Citing Jacob Needleman, he argues that true enlightenment is to really know, really feel, one's ontological dilemma, one's somatic nature. Whereas the mystic seeks to ascend, to abandon the body, greater insight may be achieved through horizontal consciousness. In Buddhism he notes that the ecstatic ascent experience is even considered as an obstruction to enlightenment. "The real goal of a spiritual tradition should not be ascent, but openness, vulnerability, and this does not require great experiences but, on the contrary, very ordinary ones. Charisma is easy; presence, self-remembering (Gurdjieff's term), is terribly difficult and is where the real work lies." As in the Tibetan saying that "The highest art is the art of living an ordinary life in an extraordinary manner".

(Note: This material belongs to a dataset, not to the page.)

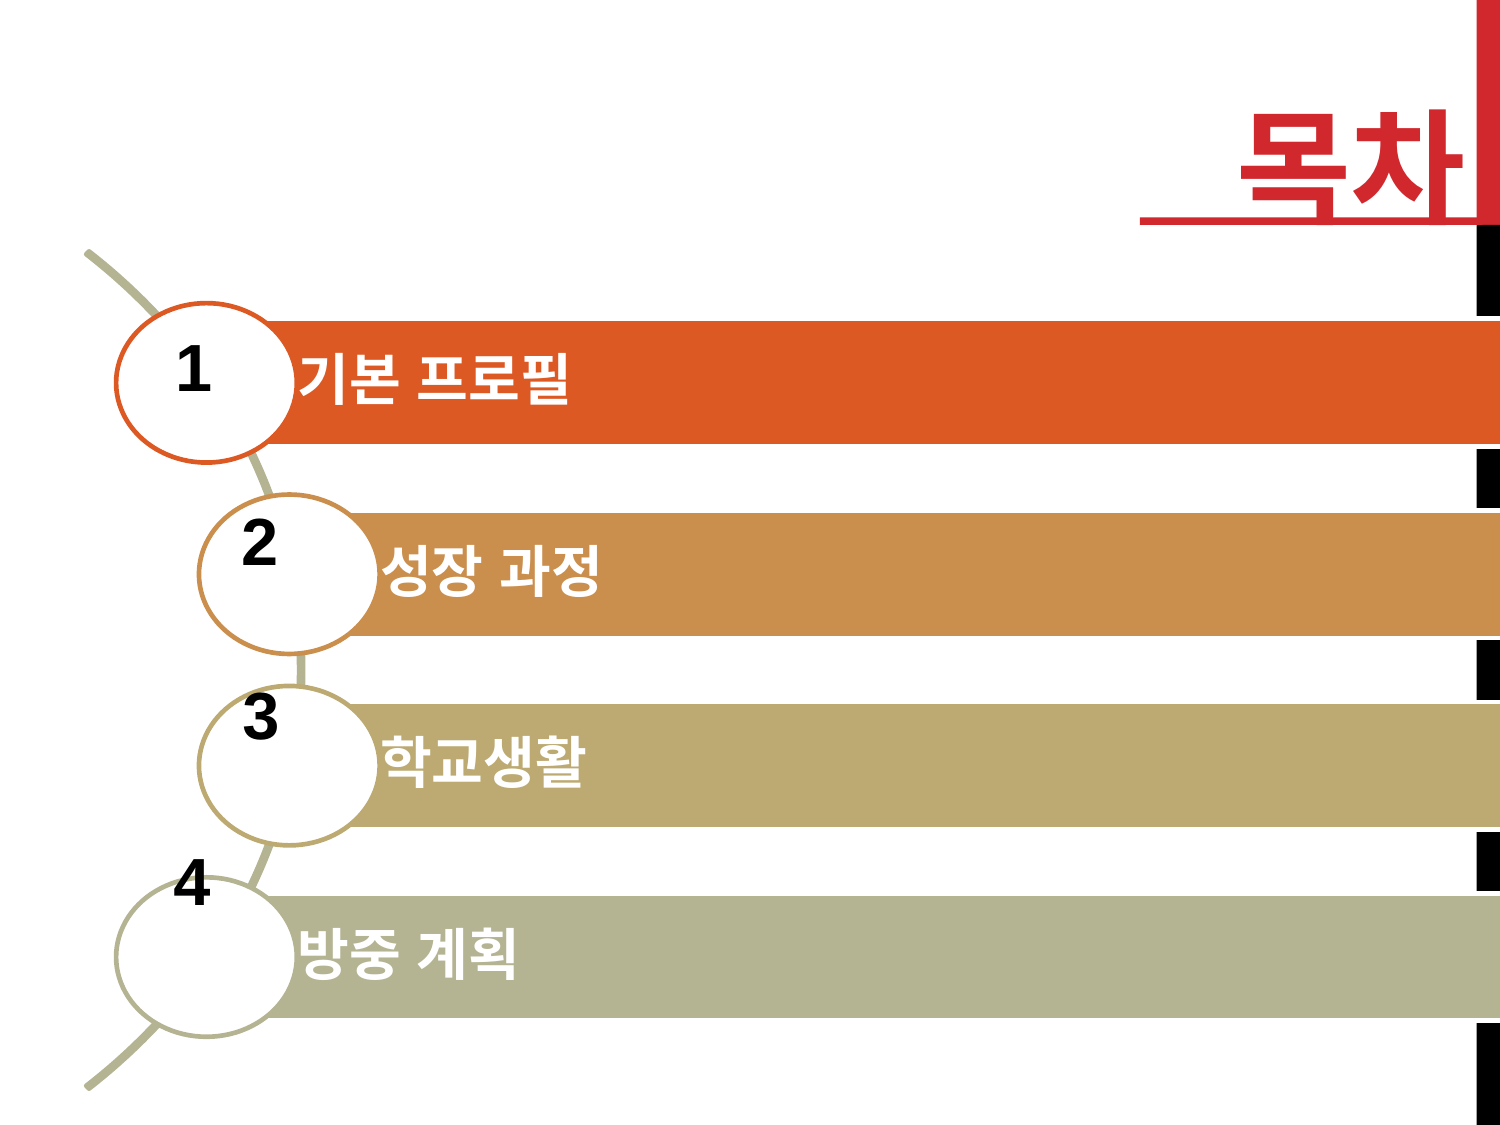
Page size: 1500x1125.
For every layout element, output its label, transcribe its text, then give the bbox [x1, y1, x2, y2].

Berman looks to the possibility of this being the modality of an entire society, with a shift away from ascent and toward bodily presence in the world. All of life is then sacred, not just "heaven". For him: "a much deeper life lies beyond that of the ascent structure, which is finally about salvation, or redemption, for the ultimate heresy is not about redemption but...about redemption from redemption itself. It is to be able to live in life as it presents itself, not to search for a world beyond."
6. Competing metaphors
The fundamental problem of entrapment by a particular metaphor is that some alternative, competing metaphor has to be used to gain release. The release is then accompanied by such an upwelling of insight that there is a major danger that the metaphor catalyzing the release is perceived as so fundamental that it itself becomes a trap. Just as geese imprint on the first moving object they see on leaving the egg, here there is a form of "imprinting" on the reality disclosed by the metaphor of release.
Advocacy of a particular developmental metaphor, as in the case of Berman, or opposition to a metaphor, as in the case of Batchelor, reinforces the assumption that people all face the same developmental challenges and can benefit from the same metaphors in responding to them. It is more probable that each such metaphor has its place, and that it may be appropriate for a particular individual at a particular time. Ironically the greatest of insights may even come from finally understanding that which one's neighbour treats as a daily reality. This is not to deny the power of the argument for or against particular metaphors, when an individual is metaphorically entrapped. Indeed the resilient use of metaphors would seem to be what Berman advocates in his arguments for "reflexivity", discussed in a following note.